Thank you Bruce. We can get a board in your hands soon to try out. The purpose of this board is really first education and then maker spaces so its not designed to run a full-fledged Linux distro, just a kernel with some additional utilities. I imagine with the graphics shield we can create a simple GUI based display that can be used for HMI and other applications.

We are also very interested in using this board and the graphics shield for retro-computing applications using the FPGA.


(Ty) #8

I’m not sure how the pricing works for small batches but I think it would benefit the risc-v ecosystem to have something in between the unleaded and hifive1. The minimum for me is machine + supervisor + user modes, virtual memory and a few hundred MB RAM.

(Bruce Hoult) #9

Sure, it would be great.

SiFive isn’t in the business of making and retailing every variation of board and CPU possible, but if someone wants to come up with a spec and manage a project on Kickstarter or whatever then you can get a quote from our sales team for what you want, both in full production quantities, and as low volume prototype. We’ve got the IP licensed to put whatever you want on the SoC … DDR, PCIe, ethernet, USB.

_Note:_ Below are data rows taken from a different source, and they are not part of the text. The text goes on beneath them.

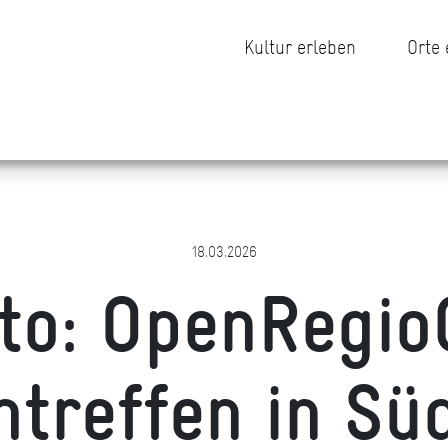
Kultur erleben
Orte
18.03.2026
to: OpenRegio
htreffen in Sü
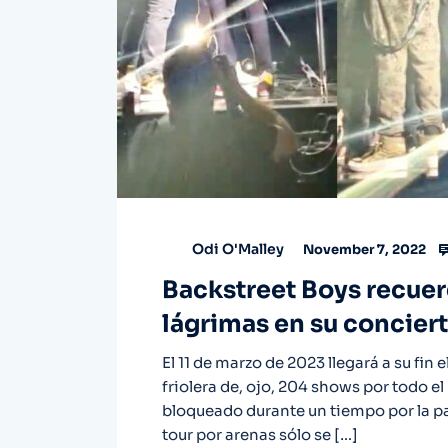
Odi O'Malley
November 7, 2022
Backstreet Boys recuer
lágrimas en su concier
El 11 de marzo de 2023 llegará a su fin 
friolera de, ojo, 204 shows por todo e
bloqueado durante un tiempo por la p
tour por arenas sólo se […]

If you come up with a decent and useful SoC then you could put in on Mouser etc and potentially sell millions and millions of them.

The Kendryte guys have seemed to managed to make something of interest to a lot of people, more or less in the range you’re talking about but just without (most importantly) DDR so they’ve only got the 8 MB of on-chip SRAM. But they’ve got some pretty interesting peripherals/accelerators.